I have a bone to pick with the Perception skill more broadly, it's true, I am biased. However, I'm limiting my disagreement here specifically in the way in which Perception interacts with traps as a "one size fits all super-duper detector."
The counter-argument I typically hear at this point is: "Well, Quickleaf, you don't say there's a trap if their passive Perception is high enough, you describe context clues." To which I have 3 responses:
1. Actually, the adventures and DMG itself give advice & examples that aer contrary to this. So it may be best practice, but it's not what the 5e game books currently demonstrate.
2. At that point, what purpose did the roll / maths check serve? Couldn't you have delivered the context clues from the get-go? Did you really gain that much from the Perception ordeal?
3. Without well-written clues, it's not obvious to all GMs how to deliver good context clues. It's a skill GMs develop through lots and lots of experience – old hands like me don't need to be told this because we are already doing it and have been for a while.
There are certain traps – typically the "gotcha" that is prevalent – where the whole Perception ordeal becomes necessary for fair play. But that's far from the only way to skin the cat...
For example, I house ruled 5e Perception – it's now explicitly Danger Awareness and functions more like a saving throw when the PCs are ambushed or trigger a trap. Are your surprised? Perception roll vs. the enemy's Stealth. Are you caught off guard by the trap? Perception roll vs. its DC, and if you succeed you can take a quick reaction (like diving 5 feet, dropping prone, dropping an item, shouting, using a reaction ability, raising a backpack in front of your face, etc) in response to the GM's description of the trigger going off. I've only tested a little, and struggling to get players to remember the house rule, but it has done wonders for cutting down on the lazy: "I search the room for stuff like traps or anything interesting.

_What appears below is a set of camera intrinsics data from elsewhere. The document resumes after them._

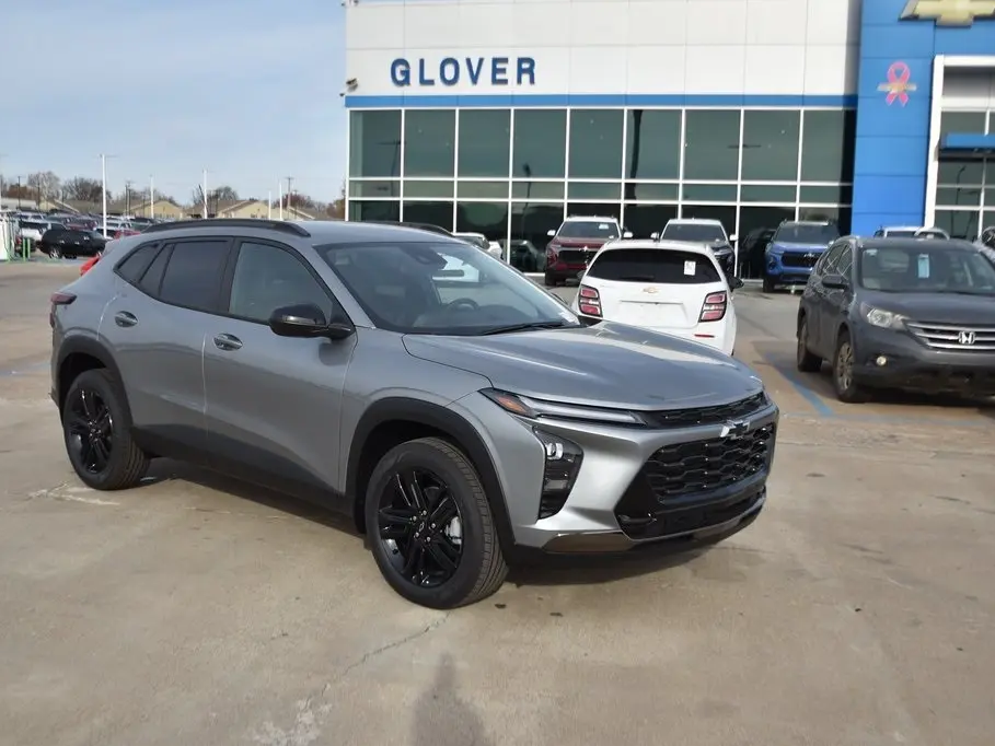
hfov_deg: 47.8
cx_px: 437
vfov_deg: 36.8
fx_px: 1121
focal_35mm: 39
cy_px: 373
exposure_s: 1/640
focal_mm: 24
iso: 100
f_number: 4.5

My Perception check is 17." No, no, no. Instead, if they want to learn about the room they've got to use their heads and their mouth-boxes and start interacting with stuff. Unless they have X-Ray Vision, they do not get x-ray vision.
To which iserith arrives and says: "That's not the 5e rule. The GM calls for the check!"
And my response will continue to be: "Yeah man tell me about. Players with habits are so hard to break. But I'm optimistic that my Perception house rule will help with that...or flat out deter habituated lazy players."